While it will be challenging to identify the precise mechanism by which 3q28 variation affects lung adenocarcinoma development, accumulation of DNA damage and lack of response to genotoxic stress is recognised to contribute to lung carcinogenesis. TP63 is a member of the tumour suppressor TP53 gene family, which is pivotal to cellular differentiation and responsiveness to cellular stress(19). Exposure of cells to DNA damage leads to induction of TP63 and both isoforms have the ability to transactivate TP53 target genes, hence impacting on cellular responsiveness to DNA damage(20–21).

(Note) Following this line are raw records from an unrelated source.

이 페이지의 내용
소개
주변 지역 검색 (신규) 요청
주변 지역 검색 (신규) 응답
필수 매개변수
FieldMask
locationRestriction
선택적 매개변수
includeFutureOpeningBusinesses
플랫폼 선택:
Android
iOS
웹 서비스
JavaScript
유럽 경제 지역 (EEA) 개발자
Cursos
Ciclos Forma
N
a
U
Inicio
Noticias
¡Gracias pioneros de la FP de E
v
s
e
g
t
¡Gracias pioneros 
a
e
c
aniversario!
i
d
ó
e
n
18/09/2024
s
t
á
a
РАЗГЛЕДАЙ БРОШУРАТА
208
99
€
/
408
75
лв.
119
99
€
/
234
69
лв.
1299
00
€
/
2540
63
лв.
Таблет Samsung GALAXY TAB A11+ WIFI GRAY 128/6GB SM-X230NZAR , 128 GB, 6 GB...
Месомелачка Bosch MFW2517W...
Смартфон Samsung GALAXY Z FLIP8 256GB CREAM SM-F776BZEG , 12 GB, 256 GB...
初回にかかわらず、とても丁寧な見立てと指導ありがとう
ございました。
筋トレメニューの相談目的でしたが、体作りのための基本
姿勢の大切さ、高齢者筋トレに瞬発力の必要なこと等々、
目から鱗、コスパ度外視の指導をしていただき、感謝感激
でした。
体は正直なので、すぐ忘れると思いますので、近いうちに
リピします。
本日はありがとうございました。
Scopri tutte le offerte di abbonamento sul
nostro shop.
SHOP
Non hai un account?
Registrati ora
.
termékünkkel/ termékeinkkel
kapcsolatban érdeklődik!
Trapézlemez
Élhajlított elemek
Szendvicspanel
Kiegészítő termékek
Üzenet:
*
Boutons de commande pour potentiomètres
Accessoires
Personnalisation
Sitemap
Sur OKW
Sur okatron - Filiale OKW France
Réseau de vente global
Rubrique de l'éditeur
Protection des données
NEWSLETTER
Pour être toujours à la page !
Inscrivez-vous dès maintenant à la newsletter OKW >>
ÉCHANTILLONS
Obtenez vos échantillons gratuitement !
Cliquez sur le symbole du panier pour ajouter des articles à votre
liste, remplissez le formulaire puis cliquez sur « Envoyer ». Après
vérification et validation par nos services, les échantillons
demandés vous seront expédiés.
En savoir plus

The TAp63 isoforms are transcribed using a promoter located upstream of exon 1 of the gene, whereas expression of the ΔNp63 isoforms are regulated by a promoter within intron 3 of TP63(22). rs10937405, rs17429138 and rs4396880 appear to define a single risk haplotype to which a functional variant maps. While it is probable that the association annotated by this haplotype reflects a single risk variant it does preclude the possibility that the haplotype may capture multiple functional risk alleles. Although elucidating a functional basis for the SNP associations will be contingent on fine mapping it is entirely plausible that they may impact either directly or through LD on TP63 expression, especially as our imputed data implies a functional association 5’ to the coding region of TP63.

In summary, our data confirm TP63 as a susceptibility gene for lung adenocarcinoma and that the association is not confined to the Asian population. Furthermore, our data provides evidence that the association may extend to other forms of NSCLC.